Karadenizli yiğittir, civanmerttir, asabidir. Toprağını, bayrağını, silahını sever. Hırçındır Karadeniz gibi, bazen taşar öfkesi; sel olup meydanları basar. Feraset yolundan şaşar. İşte böyle zamanlarda sadece kendini değil, memleketi de yaralar.
* * *
Onlara Topal Osman’ı hatırlatmak isterim. O da Giresunlu bir cengaverdi.
İşgalciler Ankara’ya yaklaştığında Mustafa Kemal Paşa’ya kalkan olan oydu. Siyahlara bürünmüş Lazlardan kurduğu muhafız birliği, Çankaya’yı ve Meclis’i de koruyordu.
Gazi Paşa ona, canını emanet edecek kadar güveniyordu.
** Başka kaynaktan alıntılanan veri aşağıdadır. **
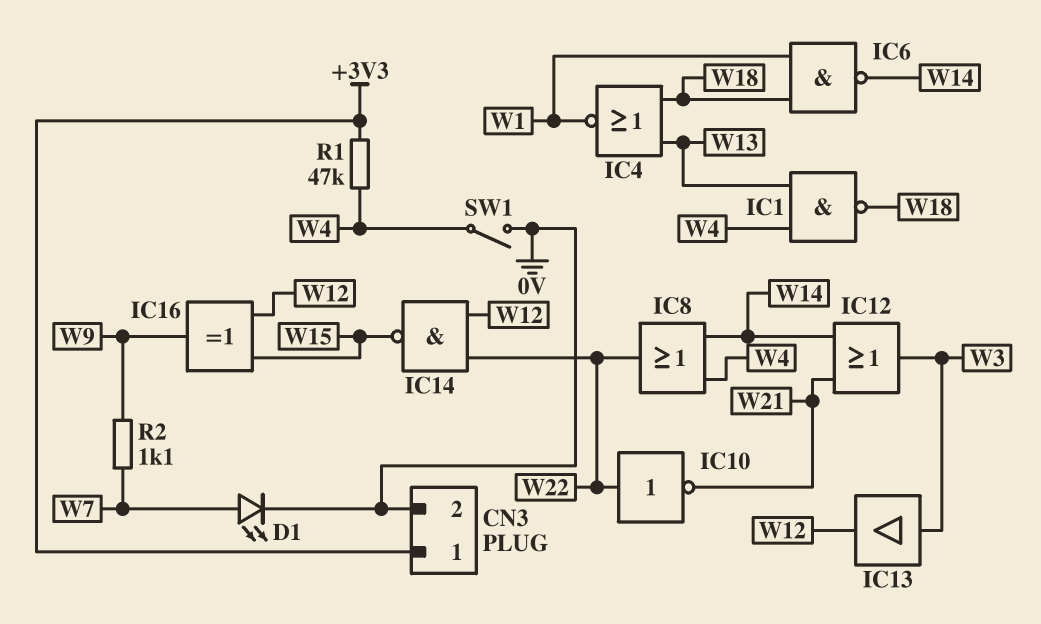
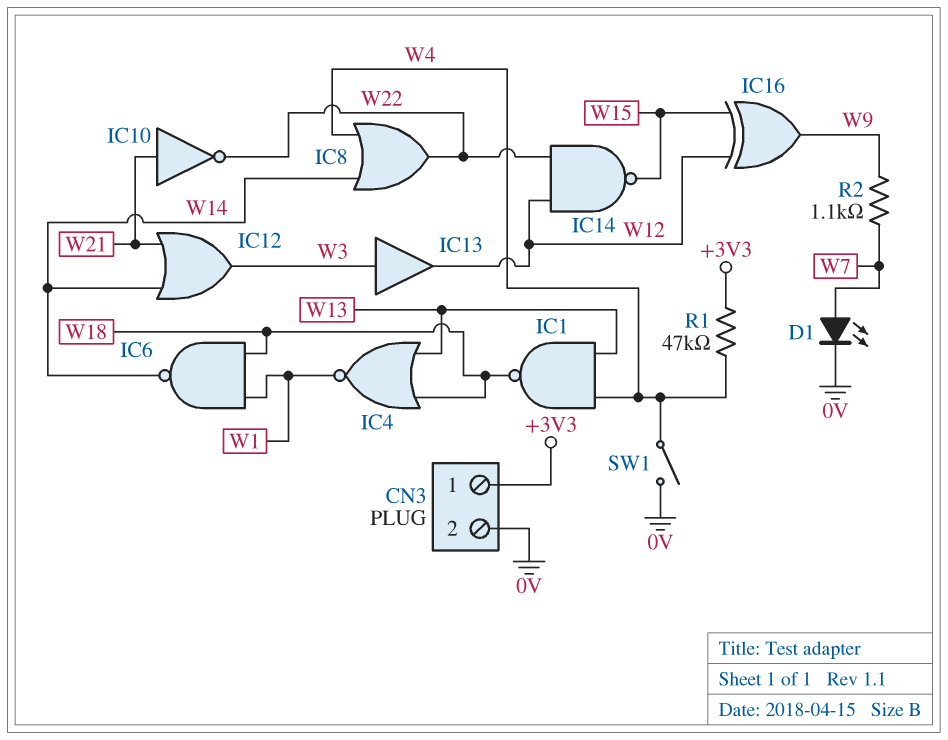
IC10: NOT (in W22, out W21) -> NOT (in W21, out W22)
Ama zaferden sonra Meclis, Lozan’ı ve yeni rejimi tartışmaya başlayınca Gazi’ye muhalefet eden bir grup çıktı ortaya... Topal Osman, yeni duruma ayak uyduramadı. Durumdan vazife çıkarttı; hukuk yolundan saptı.
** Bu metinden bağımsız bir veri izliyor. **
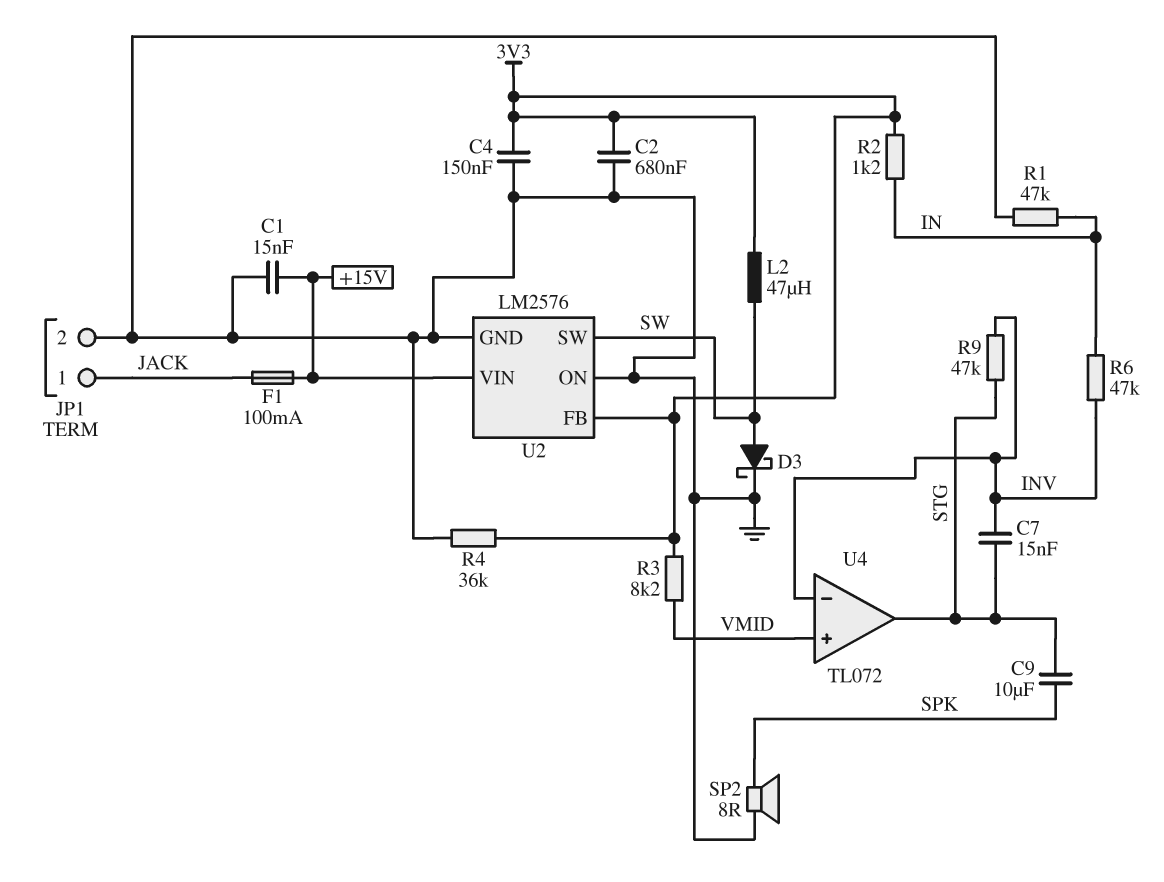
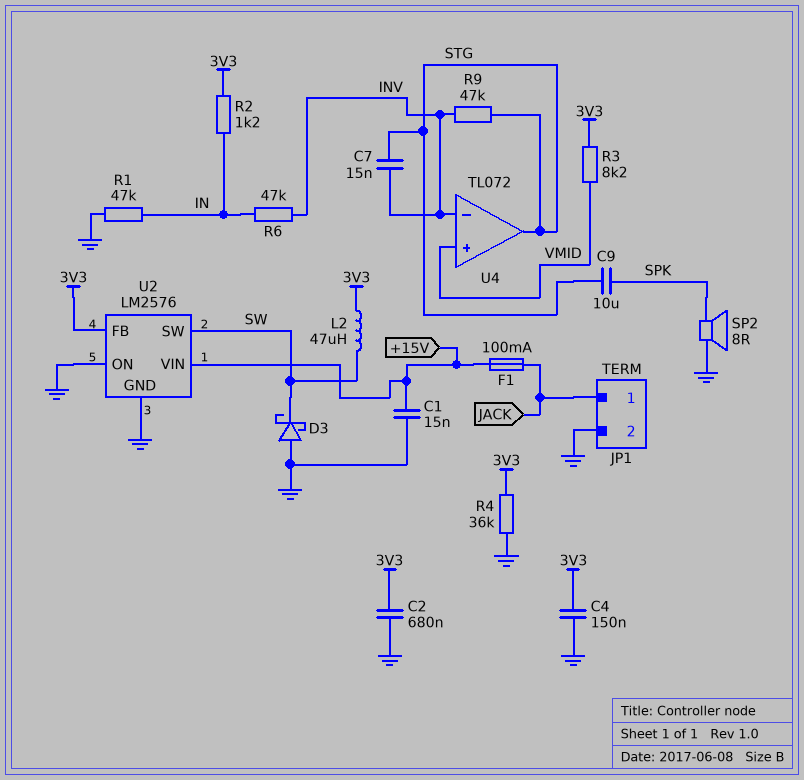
D3: schottky (A SW, K GND) -> schottky (A GND, K SW)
“Aman sakın”lara kulak asmadı, kürsü dokunulmazlığı, ifade özgürlüğü tanımadı. Tam 90 yıl önce bu zamanlar, Meclis’te Mustafa Kemal Paşa ile tartışan Trabzon mebusu Ali Şükrü Bey’i evinde boğup Çankaya’da bir çukura gömdüğü öne sürüldü.
Onca yıl “kahraman” diye sırtı sıvazlanan, istiklal madalyalı Topal Osman, bir anda “katil” diye aranır oldu.
Yakalanacağını anlayınca adamlarıyla Çankaya Köşkü’nü bastı.
Teslim olmayınca da silahlı çatışmada öldürüldü. Sonrası daha da hazindir; burada anlatmayayım.
Eminim o da bunları yurtseverlik adına yapmıştı. Ama aslında bu cinayetiyle ülkesine büyük zarar vermiş, parlamenter demokrasinin beşiğine kan dökmüştü.
* * *
Muhtemelen Sinop’ta BDP’li vekilleri linçe kalkışan Karadenizliler içinde de ülkesine iyilik yaptığını düşünenler vardır.
Belki durumdan vazife çıkartıp vatanı kurtarmak, muhalefeti bastırmak adına beyaz bere takmışlardır.
Daha önce aynı bereyi takıp kan döktüklerinde karakolda “kahraman” muamelesi gördüklerini hatırlayıp bugün “katil”lere saldırdıklarında niye “çapulcu” diye biber gazı yediklerine şaşmışlardır.
Madalya beklerken kelepçe takılmasına kızmışlardır.
Öyledir:
Bizim buralarda devirler çabuk değişir, “kahraman”larla “katil”ler hızla yer değiştirir.
Umarım “öfkeli kalabalık”, gereken dersi almıştır.
* * *
Sinop testi, bize de bazı dersler verdi:
Medyadaki iyimser havanın, Anadolu gerçekliğini tam yansıtmadığını anladık mesela...
Milliyet’in manşetine “Sinop’ta Madımak kaygısı” diye yerleşen haberin, diğer gazetelerde büyütülmemesinin, çözüme katkı sunmadığını idrak ettik.
”Seçilmiş milletvekillerinin yasal toplantısına saygı duymak zorundasınız” diyerek, Sinop saldırganlarına yerinde bir uyarı yapan Başbakan’ın, daha geçenlerde onları “taş kalpli caniler” diye hedef göstermesinin unutulmadığını fark ettik.
“Adaya kim gidecek” tartışmasıyla kaybedecek zaman olmadığını öğrendik.
Barış arayışının, adadaki görüşmelerle sınırlı kalamayacağını; bunun ötesinde ve aslen tabanda bir zihinsel-duygusal hazırlık, ikna çabası ve sabır gerektirdiğini kavradık.
Barışı sağlamanın ne kadar zor, yıkmanın ne kadar kolay olduğunu hatırladık.
Ve en önemlisi, barışın alternatifinin ne olduğunu gördük. Ders olsun!